PROBLEM DESCRIPTION =>
Write out the entries below once more, exactly, with the pictures left out.

Camera metadata records:

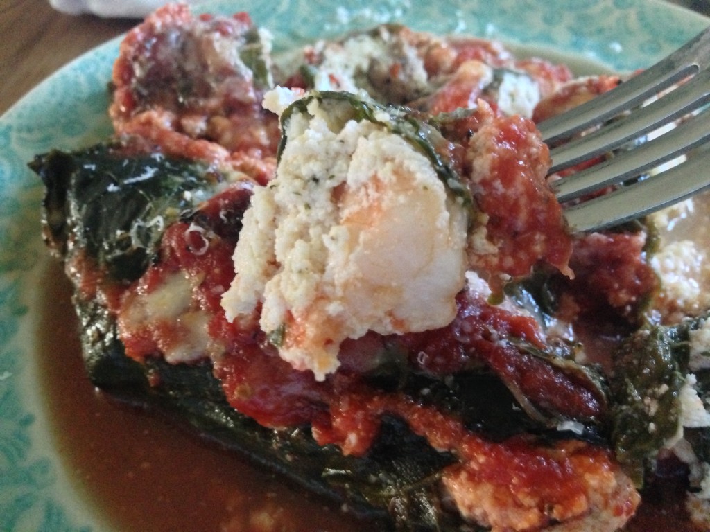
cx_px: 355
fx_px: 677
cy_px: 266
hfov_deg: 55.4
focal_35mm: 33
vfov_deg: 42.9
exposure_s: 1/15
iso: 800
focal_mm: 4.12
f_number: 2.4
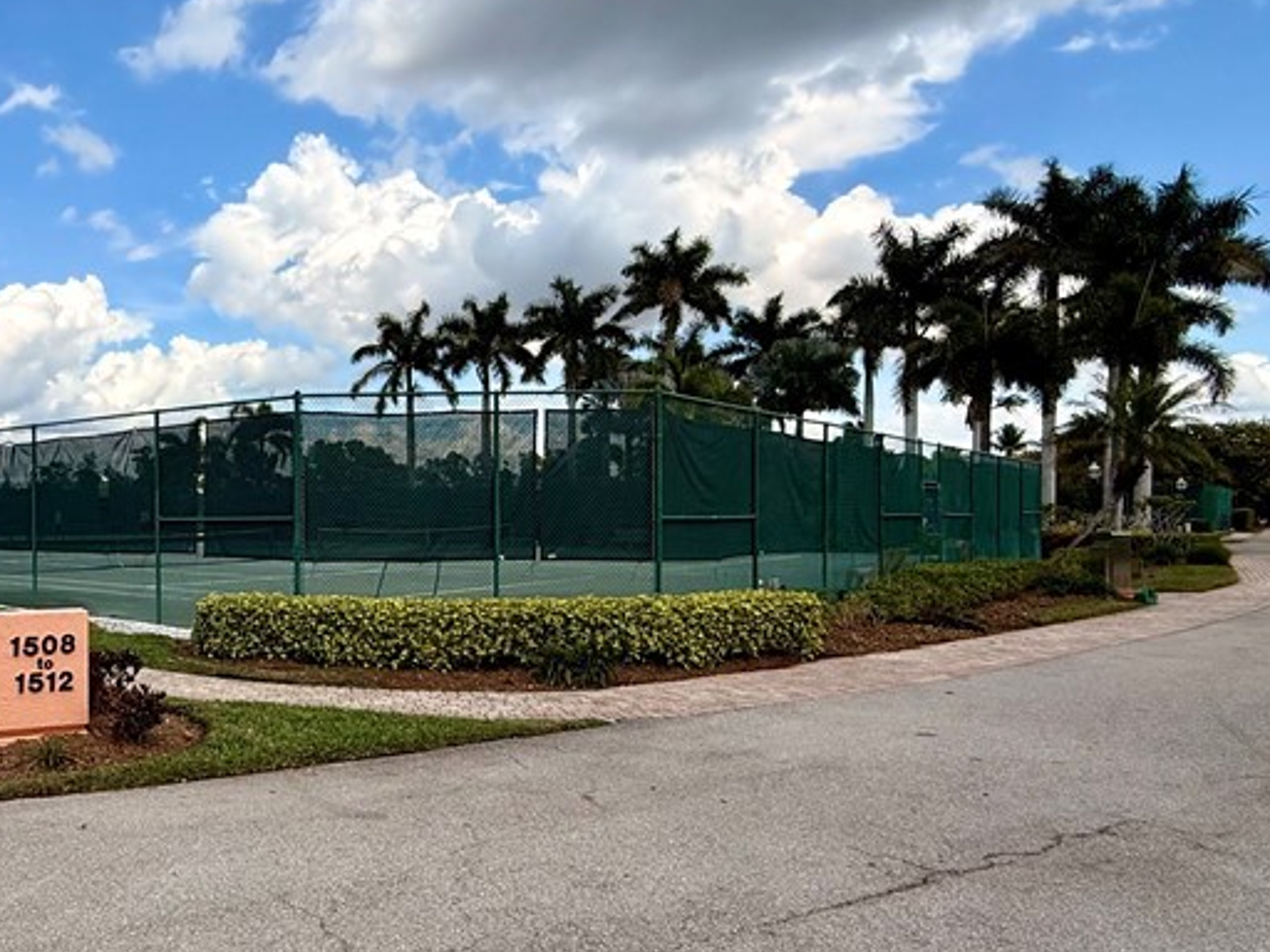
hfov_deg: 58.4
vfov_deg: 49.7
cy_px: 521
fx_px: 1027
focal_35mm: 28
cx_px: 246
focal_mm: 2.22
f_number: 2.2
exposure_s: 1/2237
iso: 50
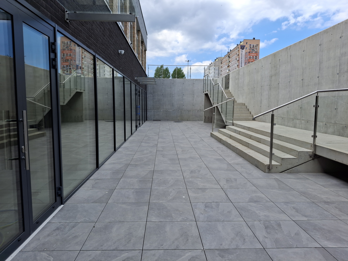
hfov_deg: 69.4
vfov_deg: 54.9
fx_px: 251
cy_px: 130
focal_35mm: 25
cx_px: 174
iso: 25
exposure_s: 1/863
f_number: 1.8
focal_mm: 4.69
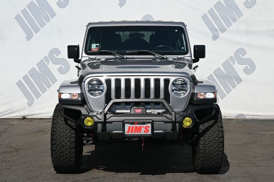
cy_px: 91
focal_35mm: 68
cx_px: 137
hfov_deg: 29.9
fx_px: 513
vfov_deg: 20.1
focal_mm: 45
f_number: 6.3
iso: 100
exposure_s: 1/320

SOLUTION =>
cx_px: 355
fx_px: 677
cy_px: 266
hfov_deg: 55.4
focal_35mm: 33
vfov_deg: 42.9
exposure_s: 1/15
iso: 800
focal_mm: 4.12
f_number: 2.4
hfov_deg: 58.4
vfov_deg: 49.7
cy_px: 521
fx_px: 1027
focal_35mm: 28
cx_px: 246
focal_mm: 2.22
f_number: 2.2
exposure_s: 1/2237
iso: 50
hfov_deg: 69.4
vfov_deg: 54.9
fx_px: 251
cy_px: 130
focal_35mm: 25
cx_px: 174
iso: 25
exposure_s: 1/863
f_number: 1.8
focal_mm: 4.69
cy_px: 91
focal_35mm: 68
cx_px: 137
hfov_deg: 29.9
fx_px: 513
vfov_deg: 20.1
focal_mm: 45
f_number: 6.3
iso: 100
exposure_s: 1/320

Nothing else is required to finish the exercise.